* [INSTRUCTION]:
Locate every line in the items that contains the string "command", treating uppercase and lowercase as different, and copy each such line.

Stored data:

☆ ☆ ☆ ☆ ☆ ☆ ☆

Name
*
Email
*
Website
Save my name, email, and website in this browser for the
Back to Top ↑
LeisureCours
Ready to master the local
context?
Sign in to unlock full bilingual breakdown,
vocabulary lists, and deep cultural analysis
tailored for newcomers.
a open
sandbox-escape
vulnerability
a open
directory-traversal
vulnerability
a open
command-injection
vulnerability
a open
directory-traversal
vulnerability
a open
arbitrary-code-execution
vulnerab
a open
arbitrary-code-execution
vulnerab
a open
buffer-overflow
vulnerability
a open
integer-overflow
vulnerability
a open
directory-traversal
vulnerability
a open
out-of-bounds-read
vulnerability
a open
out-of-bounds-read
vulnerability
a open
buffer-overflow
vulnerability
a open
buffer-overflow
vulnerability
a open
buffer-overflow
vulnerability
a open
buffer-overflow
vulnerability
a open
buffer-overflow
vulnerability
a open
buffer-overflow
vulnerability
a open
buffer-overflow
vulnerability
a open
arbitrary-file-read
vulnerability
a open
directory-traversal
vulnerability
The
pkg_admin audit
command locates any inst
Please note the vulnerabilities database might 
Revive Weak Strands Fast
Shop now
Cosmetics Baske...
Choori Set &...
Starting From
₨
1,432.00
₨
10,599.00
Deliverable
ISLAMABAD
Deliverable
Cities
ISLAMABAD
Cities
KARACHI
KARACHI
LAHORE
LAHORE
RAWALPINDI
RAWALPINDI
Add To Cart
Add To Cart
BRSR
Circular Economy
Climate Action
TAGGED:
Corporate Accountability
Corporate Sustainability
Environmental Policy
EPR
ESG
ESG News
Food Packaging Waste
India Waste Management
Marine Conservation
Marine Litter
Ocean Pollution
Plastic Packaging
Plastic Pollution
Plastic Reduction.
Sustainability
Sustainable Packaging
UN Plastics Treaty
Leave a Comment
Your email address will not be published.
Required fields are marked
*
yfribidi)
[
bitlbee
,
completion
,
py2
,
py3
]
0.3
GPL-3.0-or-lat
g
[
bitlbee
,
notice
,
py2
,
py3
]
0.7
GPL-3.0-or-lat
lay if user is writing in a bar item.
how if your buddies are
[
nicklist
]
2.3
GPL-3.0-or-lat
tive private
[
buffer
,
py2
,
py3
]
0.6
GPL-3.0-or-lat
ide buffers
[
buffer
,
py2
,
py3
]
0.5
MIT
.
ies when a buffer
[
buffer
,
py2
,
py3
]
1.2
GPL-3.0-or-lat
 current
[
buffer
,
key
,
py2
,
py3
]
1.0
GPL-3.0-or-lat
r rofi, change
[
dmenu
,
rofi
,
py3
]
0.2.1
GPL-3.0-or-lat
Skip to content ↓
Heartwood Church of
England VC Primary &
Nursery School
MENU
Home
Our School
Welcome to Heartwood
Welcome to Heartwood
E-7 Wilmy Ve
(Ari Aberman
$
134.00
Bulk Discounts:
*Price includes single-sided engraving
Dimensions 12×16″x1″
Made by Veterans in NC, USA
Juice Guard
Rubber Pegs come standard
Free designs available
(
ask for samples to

☆ ☆ ☆ ☆ ☆ ☆ ☆

* [EXERCISE RESULT]:
command-injection
command locates any inst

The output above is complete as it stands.